Jurors saw video of the shooting three times during the first day of Jason Van Dyke's murder trial, including during the prosecution's opening statement. The recordings show the officer shooting McDonald on Oct. 20, 2014, as the 17-year-old, carrying a small knife in one hand, walks away from officers. The video's release about a year after the shooting sparked large protests, the ouster of the police superintendent and demands for police reform.

"He shot him ... not once, not twice, but three, four, five, six seven, eight — he's only half way done — nine, 10, 11, 12, 13, 14, 15, 16 times in total," special prosecutor Joseph McMahon told jurors, rapping his knuckles on a lectern each time he said a number.

"Not a single shot was necessary or justified," he said at another point in his opening statement.

But defence attorney Daniel Herbert argued that Van Dyke "is not a murderer. ... He is a scared police officer who was fearful for his life and the life of others and acted as he was trained to do."

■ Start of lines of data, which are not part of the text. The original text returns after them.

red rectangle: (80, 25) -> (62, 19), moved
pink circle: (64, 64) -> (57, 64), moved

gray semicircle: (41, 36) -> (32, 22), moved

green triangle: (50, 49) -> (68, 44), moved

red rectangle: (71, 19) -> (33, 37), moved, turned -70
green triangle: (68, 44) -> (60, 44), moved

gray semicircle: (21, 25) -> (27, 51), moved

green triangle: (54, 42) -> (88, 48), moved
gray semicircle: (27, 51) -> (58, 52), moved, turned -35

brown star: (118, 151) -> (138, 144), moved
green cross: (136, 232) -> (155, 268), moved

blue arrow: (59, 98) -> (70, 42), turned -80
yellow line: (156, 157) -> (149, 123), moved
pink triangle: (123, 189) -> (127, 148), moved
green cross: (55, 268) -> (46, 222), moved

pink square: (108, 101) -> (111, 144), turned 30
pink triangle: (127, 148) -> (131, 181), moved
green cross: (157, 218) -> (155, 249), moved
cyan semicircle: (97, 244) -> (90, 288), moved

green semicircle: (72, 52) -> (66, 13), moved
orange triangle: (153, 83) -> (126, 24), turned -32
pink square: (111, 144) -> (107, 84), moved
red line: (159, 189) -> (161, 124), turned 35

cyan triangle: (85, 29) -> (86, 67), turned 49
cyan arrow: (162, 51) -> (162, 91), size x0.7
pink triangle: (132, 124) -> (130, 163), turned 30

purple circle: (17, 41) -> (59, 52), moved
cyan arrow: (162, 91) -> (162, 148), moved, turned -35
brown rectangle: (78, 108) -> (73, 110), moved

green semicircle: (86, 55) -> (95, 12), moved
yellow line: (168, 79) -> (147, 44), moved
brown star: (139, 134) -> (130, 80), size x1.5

Herbert also argued that the number of shots fired was irrelevant: "They didn't charge him with shooting too many times. They charged him with first-degree murder."

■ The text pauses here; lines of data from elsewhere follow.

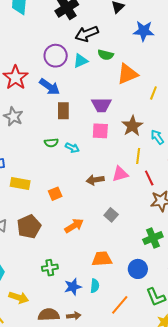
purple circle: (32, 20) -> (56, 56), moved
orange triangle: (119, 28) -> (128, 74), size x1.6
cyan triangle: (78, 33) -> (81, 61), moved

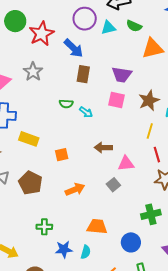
pink triangle: (120, 174) -> (126, 164), moved
brown pentagon: (29, 227) -> (30, 183), turned -30

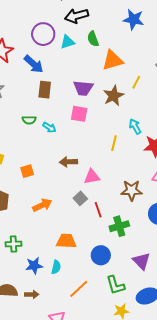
green semicircle: (134, 26) -> (93, 39), turned 49
brown star: (149, 100) -> (113, 96), moved
red line: (157, 155) -> (98, 210), moved

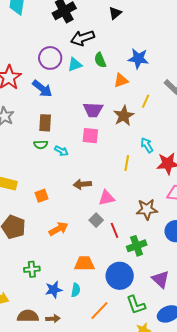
blue star: (134, 19) -> (138, 59), moved
orange triangle: (113, 60) -> (121, 80), size x0.7
brown rectangle: (45, 90) -> (45, 123), moved
blue circle: (101, 255) -> (120, 276), size x1.4

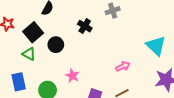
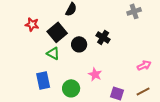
black cross: (85, 26) -> (103, 37), moved

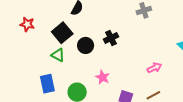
red star: (32, 24) -> (27, 24), moved
black cross: (103, 37) -> (111, 38), turned 32

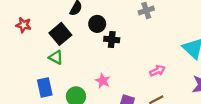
black cross: (111, 38) -> (112, 40), turned 32
black circle: (86, 45) -> (97, 24), moved

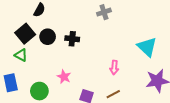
black circle: (97, 24) -> (48, 37), moved
pink arrow: (157, 71) -> (114, 67), turned 120

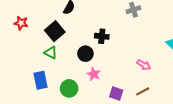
black circle: (48, 37) -> (85, 54), moved
pink arrow: (114, 67) -> (144, 65), turned -64

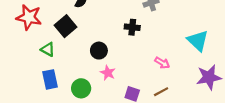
red star: (21, 23) -> (29, 17), size x1.6
black cross: (102, 36) -> (132, 27), moved
green triangle: (51, 53) -> (48, 49), moved

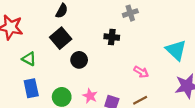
black square: (66, 26) -> (61, 38), moved
pink star: (108, 73) -> (90, 96), moved

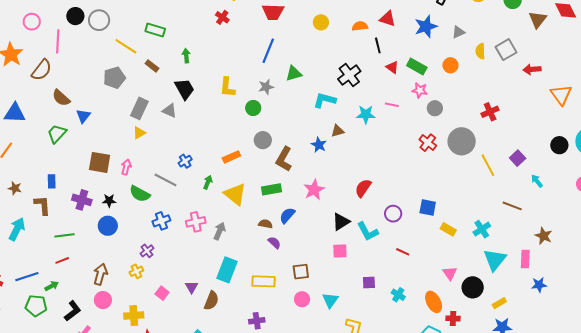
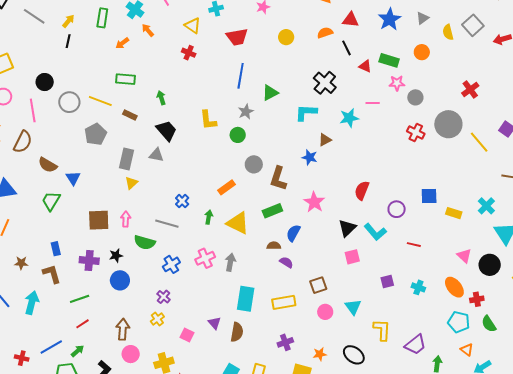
gray circle: (99, 20) -> (69, 102), moved

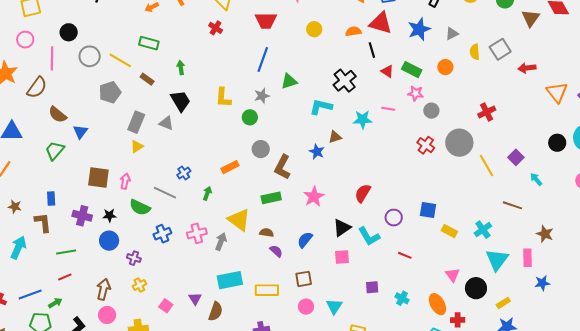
red triangle: (351, 20) -> (381, 23), size x1.4
yellow triangle: (238, 223) -> (239, 220), moved
blue semicircle: (293, 233) -> (305, 240), moved
purple cross: (164, 297) -> (134, 258), moved, turned -32
cyan rectangle: (246, 299) -> (230, 280), turned 60

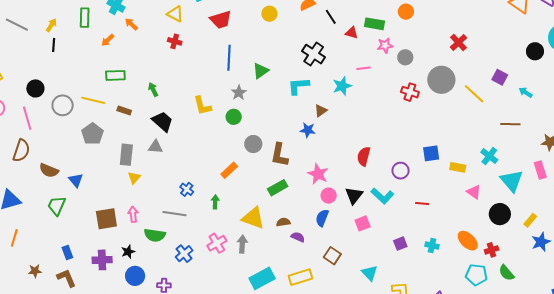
pink triangle: (453, 275) -> (474, 192), moved
brown square: (304, 279) -> (332, 256), turned -30
pink circle: (306, 307) -> (329, 196), moved

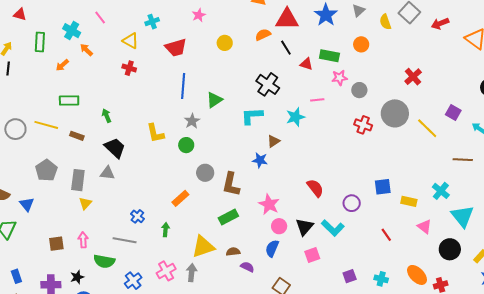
gray pentagon: (93, 134) -> (46, 170), moved
red semicircle: (364, 156) -> (315, 188), turned 126
red line: (422, 204) -> (386, 235), moved, turned 48
yellow triangle: (253, 218) -> (203, 247), turned -40
brown square: (106, 219) -> (56, 244), size x0.7

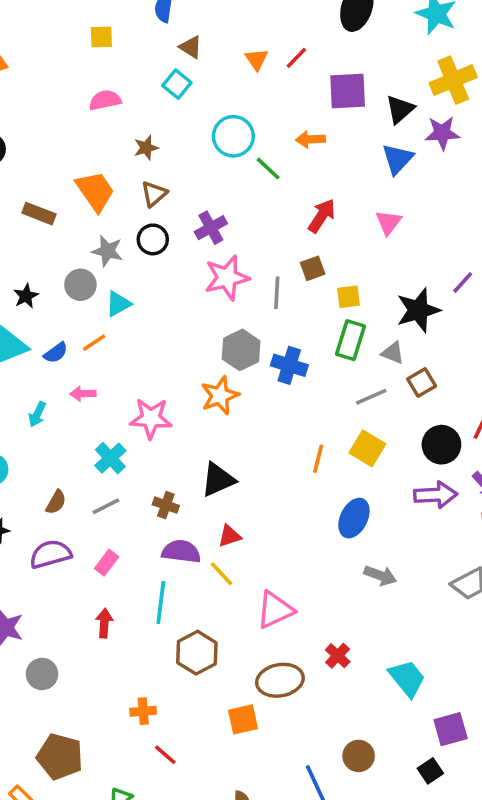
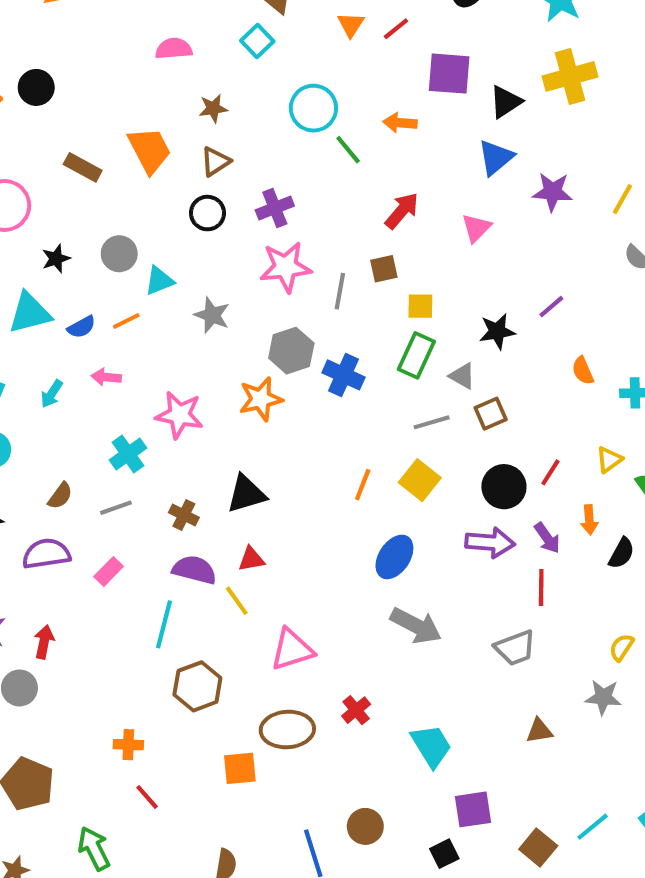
purple star: (442, 133) -> (553, 192), moved
gray star: (107, 251) -> (212, 315), moved
black star: (418, 310) -> (497, 331), size x0.7
gray arrow: (380, 575) -> (416, 626), size x1.4
red arrow: (104, 623) -> (44, 642), moved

Herbert painted a picture of McDonald as a crazed teenager who had attacked a truck driver and a squad car and had tried to get into two restaurants. He said McDonald had flicked his folding knife open when Van Dyke pulled up.

McDonald was "planning to attack" again, Herbert said. "He's not trying to escape."

He and McMahon both noted McDonald had the hallucinogenic drug PCP in his system.

But McMahon said Van Dyke didn't know that — or anything else about McDonald — when he opened fire just six seconds after getting out of his squad car.

"What he did see was a black boy walking down a street with a chain link fence with the audacity to ignore the police," McMahon said.